Dutch comedian and voice actor

Paul Haenen [pɔɫ 'haːnə(n)] (born 30 April 1946) is a Dutch comedian and voice actor.

== Career ==

In his alter ego of Father Gremdaat, Haenen explains and criticises the Nashville Statement on Dutch TV (2019). English subtitles.

Paul Haenen is a well-known comedian in the Netherlands and also provides the voices of Bert, Grover and other minor characters on Sesamstraat, the Dutch co-production of Sesame Street, since Sesamstraat's first season in 1976. Wim T. Schippers is responsible for his counterpart Ernie. Haenen also translates many of the American Sesame Street songs into Dutch so that they can be used in the Dutch version of the show.

It is told that Jim Henson was so impressed by the performances of Haenen and Schippers, that they are the only Bert and Ernie in the world who are allowed to write their own material. Subsequently, Haenen and Schippers have recorded a whole series of self written Bert and Ernie record albums, and they also appear as Bert and Ernie in interviews.
Haenen was also the voice of Edna Mode in the Dutch version of The Incredibles.

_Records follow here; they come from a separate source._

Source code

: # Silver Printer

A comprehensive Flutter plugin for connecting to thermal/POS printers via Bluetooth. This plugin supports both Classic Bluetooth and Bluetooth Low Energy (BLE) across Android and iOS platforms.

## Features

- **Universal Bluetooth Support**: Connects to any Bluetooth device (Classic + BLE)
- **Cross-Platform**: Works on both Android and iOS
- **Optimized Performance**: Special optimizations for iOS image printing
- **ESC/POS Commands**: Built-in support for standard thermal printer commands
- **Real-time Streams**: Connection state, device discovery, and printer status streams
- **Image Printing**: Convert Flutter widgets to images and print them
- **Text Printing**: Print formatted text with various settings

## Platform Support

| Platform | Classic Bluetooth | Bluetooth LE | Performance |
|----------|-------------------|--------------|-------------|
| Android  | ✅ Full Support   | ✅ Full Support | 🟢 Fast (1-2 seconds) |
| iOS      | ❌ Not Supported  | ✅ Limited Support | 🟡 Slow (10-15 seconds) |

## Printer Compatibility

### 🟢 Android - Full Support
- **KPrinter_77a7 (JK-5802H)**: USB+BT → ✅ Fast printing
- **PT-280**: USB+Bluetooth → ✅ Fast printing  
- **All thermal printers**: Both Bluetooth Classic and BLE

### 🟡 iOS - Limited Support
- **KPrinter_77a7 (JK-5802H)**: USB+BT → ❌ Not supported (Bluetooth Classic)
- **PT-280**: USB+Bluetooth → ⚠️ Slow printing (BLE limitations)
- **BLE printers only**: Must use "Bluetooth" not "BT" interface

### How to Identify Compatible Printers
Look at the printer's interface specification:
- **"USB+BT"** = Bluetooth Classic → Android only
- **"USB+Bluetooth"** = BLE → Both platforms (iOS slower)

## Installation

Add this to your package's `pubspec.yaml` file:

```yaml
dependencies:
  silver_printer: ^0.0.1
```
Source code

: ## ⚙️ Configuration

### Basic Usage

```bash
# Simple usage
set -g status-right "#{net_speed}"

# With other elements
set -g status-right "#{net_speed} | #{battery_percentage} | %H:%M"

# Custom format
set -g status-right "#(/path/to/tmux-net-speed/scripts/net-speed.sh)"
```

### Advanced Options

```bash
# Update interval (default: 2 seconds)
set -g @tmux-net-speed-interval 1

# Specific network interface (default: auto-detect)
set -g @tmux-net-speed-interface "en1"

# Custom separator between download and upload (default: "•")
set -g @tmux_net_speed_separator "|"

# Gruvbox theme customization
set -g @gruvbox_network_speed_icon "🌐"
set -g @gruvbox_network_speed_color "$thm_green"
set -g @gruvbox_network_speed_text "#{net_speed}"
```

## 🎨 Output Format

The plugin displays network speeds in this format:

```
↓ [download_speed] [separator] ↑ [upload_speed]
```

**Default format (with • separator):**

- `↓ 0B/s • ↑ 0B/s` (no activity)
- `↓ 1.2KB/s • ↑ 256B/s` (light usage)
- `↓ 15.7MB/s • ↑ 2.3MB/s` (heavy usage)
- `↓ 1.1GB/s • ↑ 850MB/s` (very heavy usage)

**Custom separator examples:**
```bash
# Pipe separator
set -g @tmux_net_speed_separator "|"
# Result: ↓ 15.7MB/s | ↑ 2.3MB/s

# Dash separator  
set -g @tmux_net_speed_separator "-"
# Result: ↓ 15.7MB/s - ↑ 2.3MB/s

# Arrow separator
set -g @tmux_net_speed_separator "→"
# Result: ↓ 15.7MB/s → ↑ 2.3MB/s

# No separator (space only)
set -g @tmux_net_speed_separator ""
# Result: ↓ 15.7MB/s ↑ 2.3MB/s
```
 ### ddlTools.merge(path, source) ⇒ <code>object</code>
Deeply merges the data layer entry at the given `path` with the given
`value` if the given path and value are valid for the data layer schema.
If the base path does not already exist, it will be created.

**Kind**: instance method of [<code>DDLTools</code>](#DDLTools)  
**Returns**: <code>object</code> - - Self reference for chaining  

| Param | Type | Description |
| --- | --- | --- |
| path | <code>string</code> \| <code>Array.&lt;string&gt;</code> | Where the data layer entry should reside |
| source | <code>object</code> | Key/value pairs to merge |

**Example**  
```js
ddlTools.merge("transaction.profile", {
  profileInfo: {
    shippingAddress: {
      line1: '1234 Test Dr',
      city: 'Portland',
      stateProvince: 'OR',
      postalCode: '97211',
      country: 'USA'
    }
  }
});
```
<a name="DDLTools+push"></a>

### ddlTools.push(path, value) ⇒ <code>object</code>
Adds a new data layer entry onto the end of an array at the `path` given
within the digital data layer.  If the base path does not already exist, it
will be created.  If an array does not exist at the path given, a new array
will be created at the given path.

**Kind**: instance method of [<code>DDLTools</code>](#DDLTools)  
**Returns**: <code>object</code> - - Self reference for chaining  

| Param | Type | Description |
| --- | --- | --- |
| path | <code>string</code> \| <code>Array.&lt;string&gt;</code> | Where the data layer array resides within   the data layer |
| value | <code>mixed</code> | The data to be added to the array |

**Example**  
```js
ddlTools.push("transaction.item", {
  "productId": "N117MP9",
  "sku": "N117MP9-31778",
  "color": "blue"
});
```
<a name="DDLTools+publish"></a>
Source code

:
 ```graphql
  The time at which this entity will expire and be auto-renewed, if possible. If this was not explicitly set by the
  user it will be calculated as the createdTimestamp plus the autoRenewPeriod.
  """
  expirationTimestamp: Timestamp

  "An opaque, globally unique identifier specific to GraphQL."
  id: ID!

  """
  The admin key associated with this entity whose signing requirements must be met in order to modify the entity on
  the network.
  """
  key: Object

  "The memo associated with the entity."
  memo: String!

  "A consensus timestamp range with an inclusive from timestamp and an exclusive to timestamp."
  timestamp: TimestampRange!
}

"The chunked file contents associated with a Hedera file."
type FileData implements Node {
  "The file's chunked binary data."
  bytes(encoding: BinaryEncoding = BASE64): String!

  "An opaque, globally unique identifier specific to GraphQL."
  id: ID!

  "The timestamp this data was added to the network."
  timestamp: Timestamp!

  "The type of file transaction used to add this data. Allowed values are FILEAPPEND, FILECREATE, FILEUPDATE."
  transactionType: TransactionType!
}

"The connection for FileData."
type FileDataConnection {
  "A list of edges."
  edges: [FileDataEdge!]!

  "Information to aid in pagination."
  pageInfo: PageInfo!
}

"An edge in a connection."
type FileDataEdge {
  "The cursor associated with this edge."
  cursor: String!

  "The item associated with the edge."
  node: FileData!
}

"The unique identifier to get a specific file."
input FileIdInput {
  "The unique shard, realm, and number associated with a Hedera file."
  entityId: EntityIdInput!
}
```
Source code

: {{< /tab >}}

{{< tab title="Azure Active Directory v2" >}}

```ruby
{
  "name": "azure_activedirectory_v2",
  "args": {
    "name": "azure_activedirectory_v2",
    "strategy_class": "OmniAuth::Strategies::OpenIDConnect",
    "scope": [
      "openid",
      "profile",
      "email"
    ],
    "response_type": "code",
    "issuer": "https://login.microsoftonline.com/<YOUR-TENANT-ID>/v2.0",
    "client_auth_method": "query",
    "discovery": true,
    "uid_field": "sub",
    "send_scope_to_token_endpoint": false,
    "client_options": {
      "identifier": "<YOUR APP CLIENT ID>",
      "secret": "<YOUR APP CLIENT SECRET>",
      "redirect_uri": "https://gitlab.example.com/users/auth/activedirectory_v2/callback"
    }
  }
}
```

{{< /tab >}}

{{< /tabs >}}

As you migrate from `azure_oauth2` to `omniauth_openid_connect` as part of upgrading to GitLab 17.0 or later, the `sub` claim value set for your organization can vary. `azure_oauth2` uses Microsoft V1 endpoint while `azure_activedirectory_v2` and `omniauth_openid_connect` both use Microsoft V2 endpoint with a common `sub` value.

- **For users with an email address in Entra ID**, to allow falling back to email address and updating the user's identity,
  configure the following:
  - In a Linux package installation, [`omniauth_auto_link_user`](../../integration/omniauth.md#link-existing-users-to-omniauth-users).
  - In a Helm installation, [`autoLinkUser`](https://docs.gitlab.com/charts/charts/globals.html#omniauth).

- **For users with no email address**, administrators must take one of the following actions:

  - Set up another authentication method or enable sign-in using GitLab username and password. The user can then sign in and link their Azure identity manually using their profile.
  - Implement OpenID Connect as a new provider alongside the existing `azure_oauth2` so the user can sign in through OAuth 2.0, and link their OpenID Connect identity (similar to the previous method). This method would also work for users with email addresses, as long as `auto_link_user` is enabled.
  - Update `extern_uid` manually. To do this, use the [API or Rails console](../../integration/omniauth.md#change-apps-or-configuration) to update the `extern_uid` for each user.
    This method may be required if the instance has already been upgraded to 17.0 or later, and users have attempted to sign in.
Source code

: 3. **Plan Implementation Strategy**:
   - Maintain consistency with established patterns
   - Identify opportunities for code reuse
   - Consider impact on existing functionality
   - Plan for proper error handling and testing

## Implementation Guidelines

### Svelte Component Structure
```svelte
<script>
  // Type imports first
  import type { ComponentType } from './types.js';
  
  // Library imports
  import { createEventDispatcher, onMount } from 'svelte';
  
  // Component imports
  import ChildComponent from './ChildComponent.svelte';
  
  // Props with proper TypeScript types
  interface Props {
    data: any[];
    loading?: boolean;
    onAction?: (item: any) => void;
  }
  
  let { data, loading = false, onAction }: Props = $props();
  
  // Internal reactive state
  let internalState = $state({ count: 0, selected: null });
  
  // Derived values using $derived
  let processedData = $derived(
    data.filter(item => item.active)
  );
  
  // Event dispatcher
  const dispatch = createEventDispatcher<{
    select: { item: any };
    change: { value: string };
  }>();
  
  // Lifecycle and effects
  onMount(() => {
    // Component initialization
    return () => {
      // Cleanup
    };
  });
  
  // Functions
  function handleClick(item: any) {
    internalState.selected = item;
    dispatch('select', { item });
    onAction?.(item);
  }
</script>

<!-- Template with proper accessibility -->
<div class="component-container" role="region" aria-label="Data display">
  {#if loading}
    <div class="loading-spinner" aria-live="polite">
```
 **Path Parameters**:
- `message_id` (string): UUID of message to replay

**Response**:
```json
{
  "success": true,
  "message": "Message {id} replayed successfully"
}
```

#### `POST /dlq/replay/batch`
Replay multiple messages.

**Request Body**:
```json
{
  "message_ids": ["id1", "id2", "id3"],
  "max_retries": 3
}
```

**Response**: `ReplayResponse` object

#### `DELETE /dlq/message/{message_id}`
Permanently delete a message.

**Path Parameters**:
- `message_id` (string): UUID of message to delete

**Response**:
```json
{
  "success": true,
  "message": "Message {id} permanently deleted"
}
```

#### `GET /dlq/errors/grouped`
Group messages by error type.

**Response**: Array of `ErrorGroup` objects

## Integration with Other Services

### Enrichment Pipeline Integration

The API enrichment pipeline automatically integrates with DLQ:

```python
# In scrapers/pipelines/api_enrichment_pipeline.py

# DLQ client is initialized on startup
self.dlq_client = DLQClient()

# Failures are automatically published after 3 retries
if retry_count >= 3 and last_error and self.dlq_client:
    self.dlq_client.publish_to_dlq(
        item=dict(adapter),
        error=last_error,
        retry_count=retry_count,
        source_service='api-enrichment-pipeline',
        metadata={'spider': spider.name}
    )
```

Haenen uses several other alter egos in his comedy performances, most notably Margreet Dolman (a likeable woman of middle age with remarkable optimism, but lacking knowledge of technology) and clergyman Father Gremdaat (Dominee Gremdaat, who preaches like a pastor about what is wrong with society, and how people should behave instead, with a number of standard expressions).